Broken Side of Time is an apt name for the first full-length release from Alberta Cross. The New York-based rock band explores dark, impassioned territory to the persistent beat of throbbing bass lines and vocalist Petter Ericson Stakee’s haunting wails.
The album begins with “Song Three Blues,” swaying to a heavy descending bass and Stakee’s distinctive high-pitched plaintive cries. From the first moment the music starts, a sense of anger and dissatisfaction is evident; it’s a feeling of simply wanting more, of wanting to feel something more than the mundane. The band ranges through a space punctuated by waves of gritty riffs and powerful builds throughout the album, churning forward and backing off into soft acoustic intervals.
“Song Three Blues” and the title track capture an authentic emotive vibe with crashing crescendos of distorted guitars and Stakee’s otherworldly voice, but other tracks lack their poignant sincerity. “Taking Control,” “City Walls,” and “Leave Us and Forgive Us” are unremarkable—they cover the same musical ground that roots rock bands have been stomping on for decades.

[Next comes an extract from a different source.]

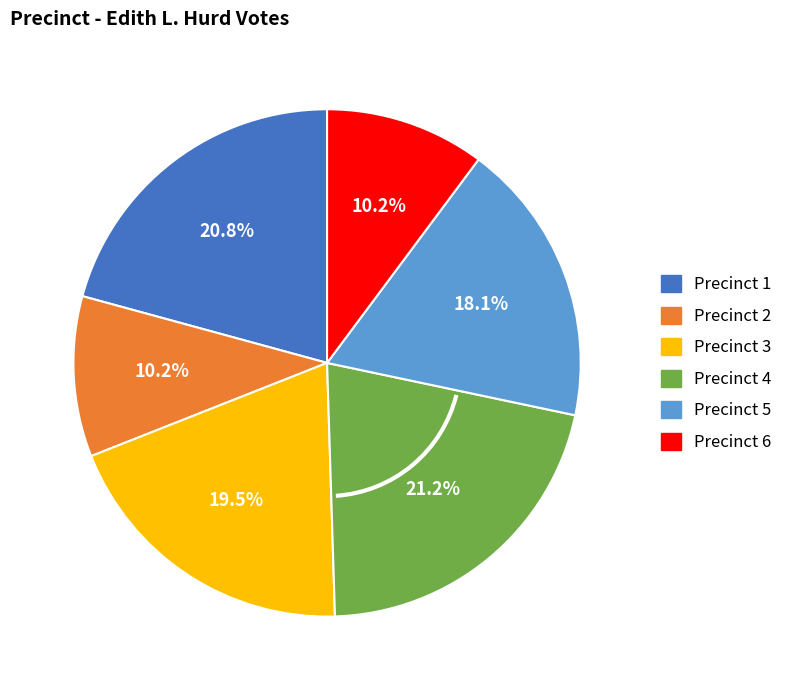

To the nearest percent, what is the difference between the largest and smallest slice percentages?

11%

But Alberta Cross can also throw out good old-fashioned country-blues tunes on occasion. “Old Man Chicago” is a slowly rocking anthem, swaying to a feel-good riff and a chorus of uplifting group vocals. It sounds a little like Neil Young with Bob Dylan’s storytelling flair—a great, if unintended, tribute from a band deeply influenced by classic rock.
The final song on Broken Side of Time is “Ghost of the City Life,” a mostly acoustic number encapsulating the essence of a weary disenchantment with modern urban life. A steel guitar and piano float in high, ethereal melodies above Stakee’s haunting vocals. The track has an open country feel, its percussion echoing with a sense of nostalgic finality. Alberta Cross have the musical and lyrical dexterity necessary for great bluesy rock albums, especially on songs like this one, but the band still have some refining to do.